One peek under #minihbcu on TikTok, and you’ll find the epitome of Black joy. Young Black students can be seen singing, dancing, laughing, and soaking up all that their community has to offer.
But make no mistake. These enclaves aren’t to be confused with real HBCUs– Historically Black Colleges and Universities that were established in the early 19th century to allow people of African descent to pursue higher education in the United States. Today, writers like Ta-Nehisi Coates regards Howard University as “The Mecca,” and homecoming celebrations such as Spelhouse remind us that aside from producing some of the best and brightest Black scholars the world has ever seen, these institutions are incubators for Black culture.
On the flip side, Predominantly White Institutions (PWIs) house a student body where white individuals make up the largest racial demographic on campus. These institutions are plentiful, and often condemned for their fractional populations of marginalized folks. For this reason, Black students are often eager to find community in these spaces.

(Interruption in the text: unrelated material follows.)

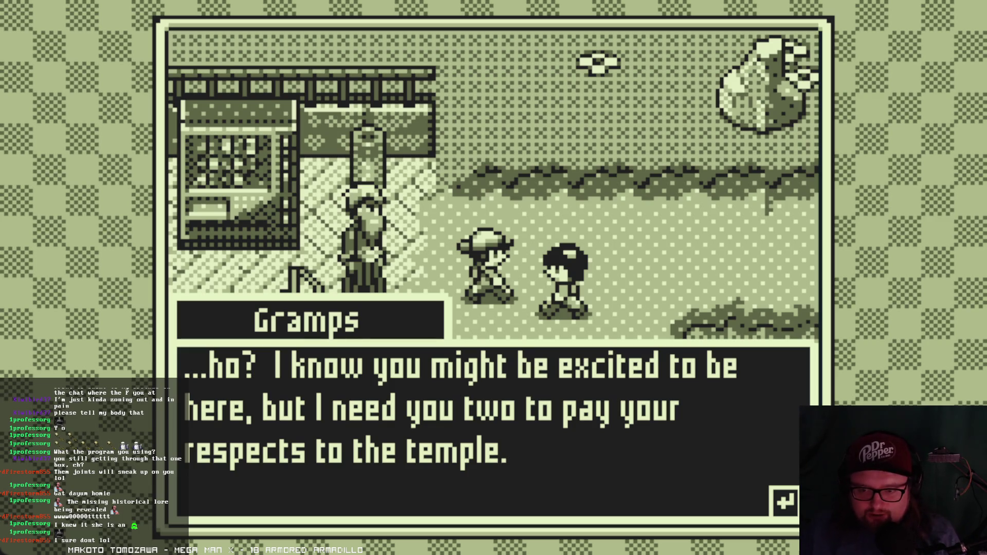
- Advance through Yui's reply and Gramps's answer about the bags to close the conversation
key("Return")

Somewhere in the middle lies a small but mighty collective, what some Black students at PWIs are calling mini HBCUs. While the name may be new, Black folks have been creating communities such as these since they’ve attended PWIs. “These experiences help with networking, connecting, and building legacy,” says Shannon Ashford, Director of Diversity, Equity, and Inclusion at Duke University. “That’s important for anyone to have, but especially if you are not in the dominant group of the community that you’re a part of.”
Though these mini HBCUs can never truly replace HBCUs and their purpose, these spaces are making room for Black students to find their tribe and be authentically themselves. These communities include initiatives much like the University of Southern California’s majorette dance team, created by Isis Lang.
Keep reading if you’re in search of your community and more specifically if you want to know how to be a part of it on campus.
Put Yourself Out There, Seriously
“The first step is using your resources, especially social media,” says Leslie Edwards, President of NYU’s Black Student Union. “Before sliding into someone’s DMs, find common ground.” Maybe you’re in the same club, study the same topics, or have a similar fashion sense. Then, be honest about your goal. Something as simple as, “Hey, I’m new to campus. What are some resources that helped you connect with [other] Black people?” is powerful yet effective, says Edwards.
Follow Those New Black Student Pages
Alongside the usual “welcome” pages for incoming students are social media pages that cater directly to students of color. For example, @nyupoc is a page where incoming class of 2024 students of color could submit their photos along with a bio in order to introduce themselves. Pages like these allow you to know who is out there in your community, as well as get your own name circulating.
Yes, Your School’s Student Life Center Is Actually Useful
“I would suggest for students to get connected to [cultural] centers if they exist at their [university], and [at] most PWIs they do,” says Ashford. Get acquainted with the administrative offices in these centers. Not only do they have staff that are dedicated to helping you thrive as a minority at your university, but they also provide community-building resources.
Step Out Of Your Comfort Zone
“You know how Hinge is ‘created to be deleted?’ I think that BSU is kind of the same,” says Edwards. As long as you pop into an event or two eager to learn and mingle, then you don’t have to come back if it isn’t your thing. But just know that it’s always there for you when you want to connect. “From here, think about other spaces to cultivate community in”, says Ashford. “You’d be amazed how hanging out with just one person in the quad, library, or dining hall can cause a ripple effect.”
Keep Up With Your Connections
Because most people meet the core of their community during freshman year, over time, your schedules will naturally differ. In order to keep up with one another, don’t sleep on the power of a like and comment on social media to keep the spark alive, says Edwards. This reminds your network that even though you can’t see them in-person as much as you’d like, you’re still supporting them from afar.
While college is all about finding yourself, it’s also about finding your people. In a world where the odds are often stacked against Black individuals, it’s important to connect with peers and colleagues that share in your experience. At times, it can feel like all we have is each other, says Ashford. “If we’re not continuing to pour into our community, it’ll dissolve.”